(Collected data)
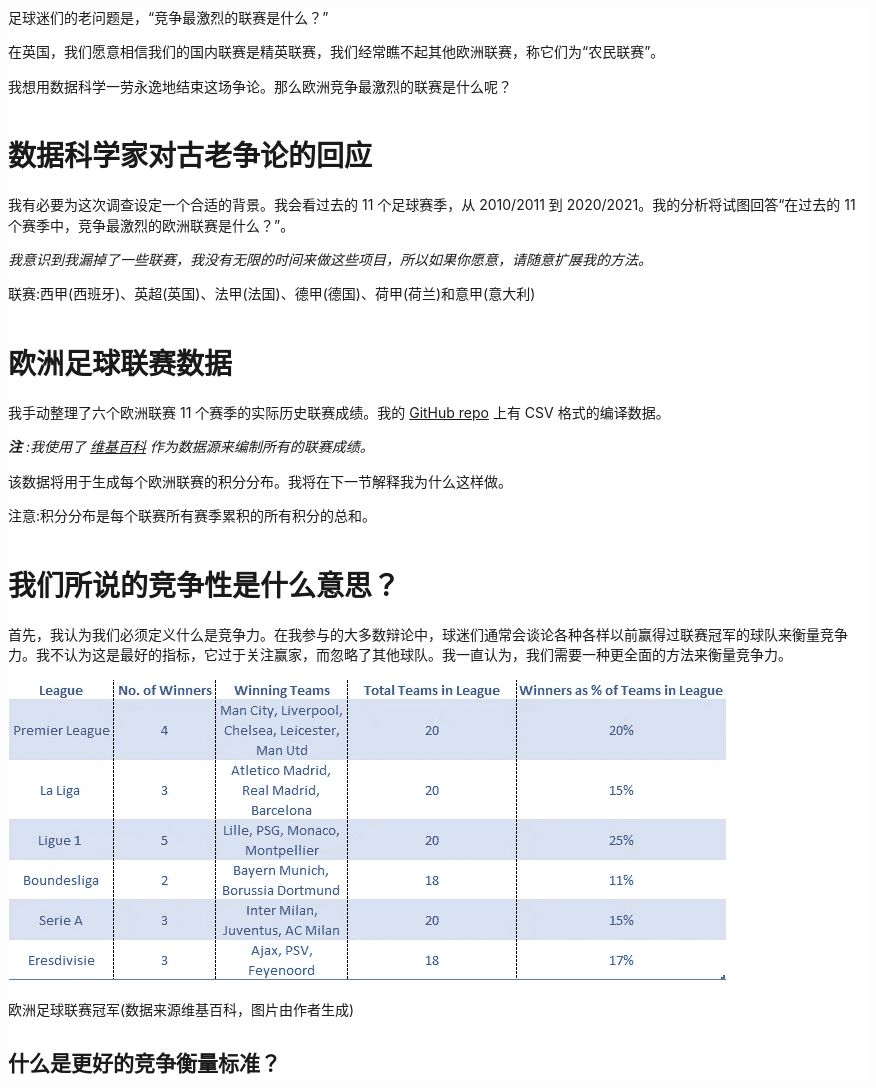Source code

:足球迷们的老问题是，“竞争最激烈的联赛是什么？”

在英国，我们愿意相信我们的国内联赛是精英联赛，我们经常瞧不起其他欧洲联赛，称它们为“农民联赛”。

我想用数据科学一劳永逸地结束这场争论。那么欧洲竞争最激烈的联赛是什么呢？

# **数据科学家对古老争论的回应**

我有必要为这次调查设定一个合适的背景。我会看过去的 11 个足球赛季，从 2010/2011 到 2020/2021。我的分析将试图回答“在过去的 11 个赛季中，竞争最激烈的欧洲联赛是什么？”。

*我意识到我漏掉了一些联赛，我没有无限的时间来做这些项目，所以如果你愿意，请随意扩展我的方法。*

联赛:西甲(西班牙)、英超(英国)、法甲(法国)、德甲(德国)、荷甲(荷兰)和意甲(意大利)

# 欧洲足球联赛数据

我手动整理了六个欧洲联赛 11 个赛季的实际历史联赛成绩。我的 [GitHub repo](https://github.com/john-adeojo/FootballLeagues) 上有 CSV 格式的编译数据。

***注*** *:我使用了* [*维基百科*](https://en.wikipedia.org/wiki/2012%E2%80%9313_Bundesliga) *作为数据源来编制所有的联赛成绩。*

该数据将用于生成每个欧洲联赛的积分分布。我将在下一节解释我为什么这样做。

注意:积分分布是每个联赛所有赛季累积的所有积分的总和。

# 我们所说的竞争性是什么意思？

首先，我认为我们必须定义什么是竞争力。在我参与的大多数辩论中，球迷们通常会谈论各种各样以前赢得过联赛冠军的球队来衡量竞争力。我不认为这是最好的指标，它过于关注赢家，而忽略了其他球队。我一直认为，我们需要一种更全面的方法来衡量竞争力。

![](img/b39b352b72b0cabb9fa20974b94a368a.png)

欧洲足球联赛冠军(数据来源维基百科，图片由作者生成)

## 什么是更好的竞争衡量标准？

» TASK
How many lines above contain the word "https"? Answer with the number alone.

» PROBLEM SOLUTION
2